Use Python module threading to count intervals (in seconds) in the background. You can use this to time any relatively slow event like the time it took to finish a game or play some music. You can also peek at the current interval value as the event goes on. Go ahead and explore.

Just an example how to run time.sleep() in a thread.

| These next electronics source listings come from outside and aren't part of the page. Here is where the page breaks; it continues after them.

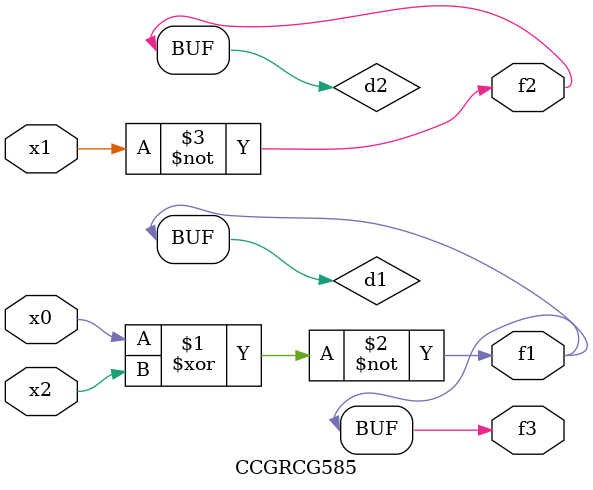
<source format=v>
module CCGRCG585(
	input x0, x1, x2,
	output f1, f2, f3
);

	wire d1, d2, d3;

	xnor (d1, x0, x2);
	nand (d2, x1);
	nor (d3, x1, x2);
	assign f1 = d1;
	assign f2 = d2;
	assign f3 = d1;
endmodule

</source>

Edited 2 Years Ago by vegaseat

''' threading_count_seconds1.py
count seconds needed to complete a task
counter runs in the background

tested with Python27 and Python33  by  vegaseat  19sep2014
'''

import threading
import time
import sys

# make this work with Python2 or Python3
if sys.version_info[0] < 3:
    input = raw_input


class SecondCounter(threading.Thread):
    '''
    create a thread object that will do the counting in the background
    default interval is 1/1000 of a second
    '''
    def __init__(self, interval=0.001):
        # init the thread
        threading.Thread.__init__(self)
        self.interval = interval  # seconds
        # initial value
        self.value = 0
        # controls the while loop in method run
        self.alive = False

    def run(self):
        '''
        this will run in its own thread via self.start()
        '''
        self.alive = True
        while self.alive:
            time.sleep(self.interval)
            # update count value
            self.value += self.interval

    def peek(self):
        '''
        return the current value
        '''
        return self.value

    def finish(self):
        '''
        close the thread, return final value
        '''
        # stop the while loop in method run
        self.alive = False
        return self.value


# create the class instance
count = SecondCounter()

# start the count
count.start()

# test the counter with a key board response time
# or put your own code you want to background-time in here
# you can always peek at the current counter value
e = input("Press Enter")
e = input("Press Enter again")

# stop the count and get elapsed time
seconds = count.finish()

print("You took {} seconds between Enter actions".format(seconds))

You can reach the same result without a thread. Can you explain why you start a thread ? Here is my code

#!/usr/bin/env python
# -*-coding: utf8-*-
from __future__ import (absolute_import, division,
                        print_function, unicode_literals)
from datetime import datetime
import sys

# make this work with Python2 or Python3
if sys.version_info[0] < 3:
    input = raw_input


class SecondCounter(object):
    def __init__(self):
        self.start_time = None

    def start(self):
        self.start_time = datetime.now()

    @property
    def value(self):
        return (datetime.now() - self.start_time).total_seconds()

    def peek(self):
        return self.value

    def finish(self):
        return self.value


# create the class instance
count = SecondCounter()

# start the count
count.start()

# test the counter with a key board response time
# or put your own code you want to background-time in here
# you can always peek at the current counter value
e = input("Press Enter")
e = input("Press Enter again")

# stop the count and get elapsed time
seconds = count.finish()

print("You took {} seconds between Enter actions".format(seconds))

Edited 2 Years Ago by Gribouillis

Why bother with a class?

from datetime import datetime as dt

# make this work with Python2 or Python3
try: input = raw_input
except: pass

# start the count
start = dt.now()

# test the counter with a key board response time
# or put your own code you want to background-time in here
# you can always peek at the current counter value
e = input("Press Enter")
e = input("Press Enter again")

# get elapsed time
seconds = (dt.now() - start).total_seconds()

print("You took {} seconds between Enter actions".format(seconds))

Edited 2 Years Ago by Lardmeister

For higher precision one could use
time.perf_counter() which is new in Python 3.3

Oh I see, you may want to peek.

Edited 2 Years Ago by Lardmeister

Sorry, this was supposed to be an example of a class inheriting threading.
If you are looking for an interruptable sleep() function, use threading.Timer().

Edited 2 Years Ago by vegaseat

I had a slight issue with this on python 3.5 . the end time would show 86 seconds but i timed it and it was actually 2 minutes.